Ia menambahkan, raihan opini WTP untuk kesepuluh kalinya tersebut menjadi bukti konsistensi Pemkot Bogor dalam menerapkan tata kelola keuangan daerah yang akuntabel, transparan, tertib administrasi, serta sesuai dengan ketentuan peraturan perundang-undangan.

"Pemerintah Kota Bogor berkomitmen untuk menjadikan seluruh catatan, masukan, dan rekomendasi yang disampaikan oleh komisi-komisi dan fraksi DPRD sebagai bahan evaluasi krusial guna perbaikan perencanaan dan pelaksanaan anggaran pada tahun-tahun mendatang," kata Dedie.

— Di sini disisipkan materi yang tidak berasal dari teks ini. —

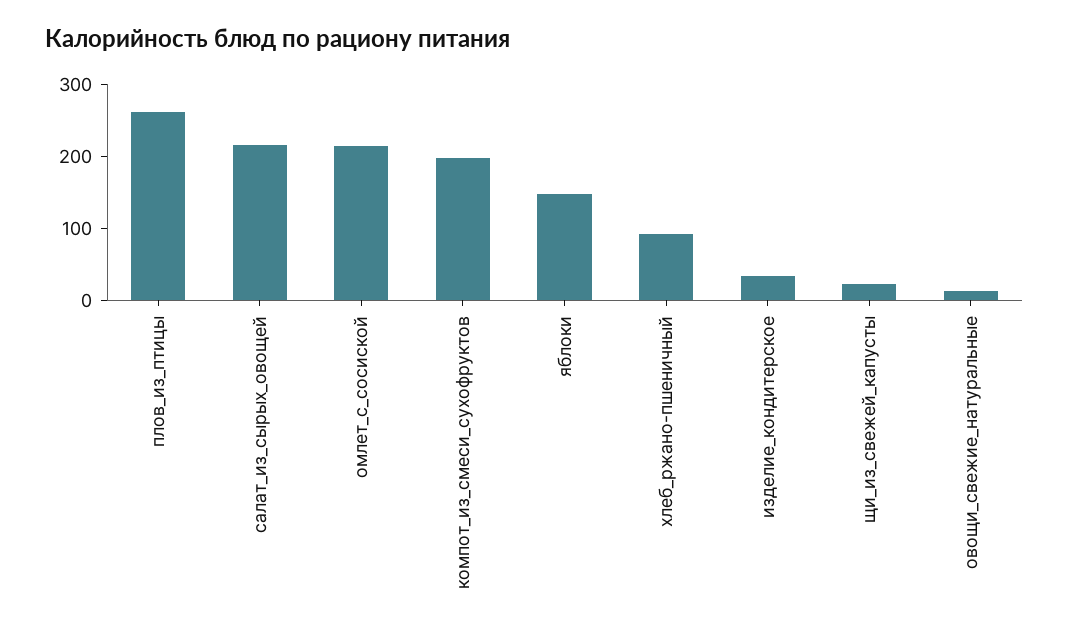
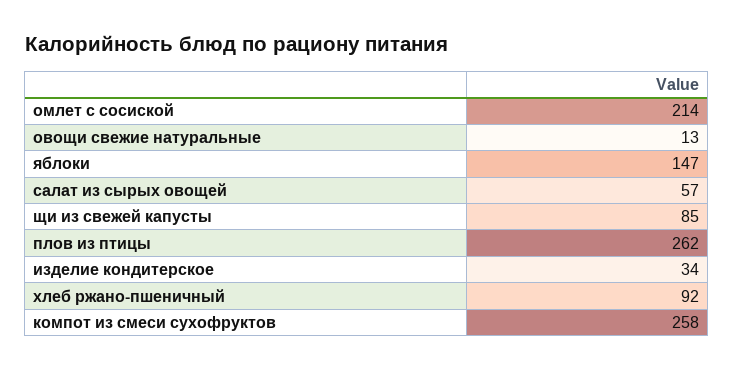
  {
    "плов_из_птицы": 262,
-   "салат_из_сырых_овощей": 220,
+   "салат_из_сырых_овощей": 57,
    "омлет_с_сосиской": 214,
-   "компот_из_смеси_сухофруктов": 200,
+   "компот_из_смеси_сухофруктов": 258,
    "яблоки": 147,
    "хлеб_ржано-пшеничный": 92,
    "изделие_кондитерское": 34,
-   "щи_из_свежей_капусты": 20,
+   "щи_из_свежей_капусты": 85,
    "овощи_свежие_натуральные": 13
  }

Dedie juga menginstruksikan seluruh Organisasi Perangkat Daerah (OPD) agar segera menindaklanjuti berbagai catatan teknis maupun administratif hasil pembahasan bersama DPRD.

Menurutnya, penguatan pengawasan internal dan peningkatan kualitas layanan publik harus terus menjadi prioritas.

Dedie menegaskan, program-program yang berkaitan langsung dengan kebutuhan masyarakat, seperti pelayanan kesehatan, pendidikan, hingga perbaikan infrastruktur dan sarana publik, harus dilaksanakan secara lebih efektif, efisien, dan tepat sasaran agar manfaat pembangunan benar-benar dirasakan oleh warga Kota Bogor.

Dengan disetujuinya Raperda tentang Pertanggungjawaban Pelaksanaan APBD TA 2025, DPRD dan Pemkot Bogor selanjutnya melanjutkan tahapan penyusunan APBD TA 2027 melalui pembahasan KUA-PPAS.

Sinergi kedua lembaga tersebut diharapkan dapat menghasilkan kebijakan anggaran yang akuntabel dan berpihak kepada masyarakat, sekaligus mendukung percepatan pembangunan serta peningkatan kualitas pelayanan publik di Kota Bogor.